Taking on the Progressives
In this, his third book on the subject, Hirsch
has once again entered the fray, this time to demonstrate with
supporting research that students will not learn to read with
comprehension unless they have acquired a large fund of background
knowledge. Furthermore, he shows that the achievement gap between
students from different racial groups will continue to be large
unless students of all groups are educated with a knowledge-based curriculum. Even the use of the latest,
research-based reading programs, he shows, will only teach children to
decode, but it will not give them the broad and deep knowledge of the
world that they need to read increasingly complex texts in any subject.

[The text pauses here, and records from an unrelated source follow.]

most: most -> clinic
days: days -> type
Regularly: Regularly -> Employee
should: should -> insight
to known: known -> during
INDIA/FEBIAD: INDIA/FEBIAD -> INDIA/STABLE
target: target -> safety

In his assault on the precepts of progressive
education, Hirsch enters a battle that has been waged for over a
century. In the late 19th and early 20th centuries, almost every
high-school student studied Latin. Teachers and parents believed
that the study of Latin taught certain skills that could be
transferred to any other pursuit or activity, such as precision,
judgment, logical thinking, clarity, and so on. It was, in the
words of its defenders, a valuable form of mental gymnastics,
intended to improve one’s faculties. The same argument was
made for algebra and other areas of advanced mathematics. The first
generation of education psychologists (such as Edward L. Thorndike
of Teachers College) took aim at this belief and sought to
demonstrate through their studies that “transfer of
training” was a myth, and that there was no reason at all to
study Latin or any subject that was not immediately useful.
Progressive educators were heartened by
Thorndike’s work and concluded that “you study what you
study, and you learn what you learn.” In other words, what
was the point of learning Latin or algebra or even history since
they had no demonstrable utility? In 1958, Walter Kolesnik showed
that the research that allegedly “exploded” mental
discipline (as advanced by Thorndike and others) was deeply flawed,
but his work was ignored by progressive educators.

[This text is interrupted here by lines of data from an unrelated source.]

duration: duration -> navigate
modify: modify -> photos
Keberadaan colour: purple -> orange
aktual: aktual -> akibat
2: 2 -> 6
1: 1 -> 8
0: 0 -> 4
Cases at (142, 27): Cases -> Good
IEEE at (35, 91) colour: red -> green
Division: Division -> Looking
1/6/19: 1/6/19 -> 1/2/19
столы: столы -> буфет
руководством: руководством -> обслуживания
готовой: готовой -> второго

In this century-old debate, the great error of
traditionalist educators was their failure to defend cultural values in
education, that is, the importance of knowledge. By making the case for
Latin or history dependent on “transfer of training,” they
lost the debate. The culturally important studies such as literature,
history, and foreign language never should have been defended for their
value in “training the mind,” but for their importance in
shaping an educated, civilized human being.
Hirsch now makes that case, and it is a very
important contribution to American education. He shows that
research is now firmly on the side of those who advocate knowledge
as the goal of learning. In a curious reversal of history,
progressive educators now find themselves defending “transfer
of training,” the belief that the practice of critical
thinking will ensure that the student is able to think well about
other things in the future. In this formulation, what a student
learns is irrelevant so long as the student is doing something that
really interests her. As Hirsch shows, this belief in formalism
leads to dull practice in summarizing, predicting, clarifying, and
other mindless and unnecessary activities in the teaching of
reading, but it does not lead to a knowledgeable person who reads
widely and with deep comprehension.
As I said at the outset, I need no convincing. I believe that E. D. Hirsch, Jr., has become an indispensable figure in American
education, and that the curriculum he has developed over the past
20 years—the Core Knowledge curriculum—restores the
essential ingredients of a solid education, including history,
literature, science, mathematics, art, and music. He now
demonstrates that the same kind of education is necessary to cure
the well-documented reading deficiencies of large numbers of
students, and that is icing on the cake.
Diane Ravitch is Research Professor of
Education at New York University and a member of the Koret Task
Force at the Hoover Institution, Stanford University.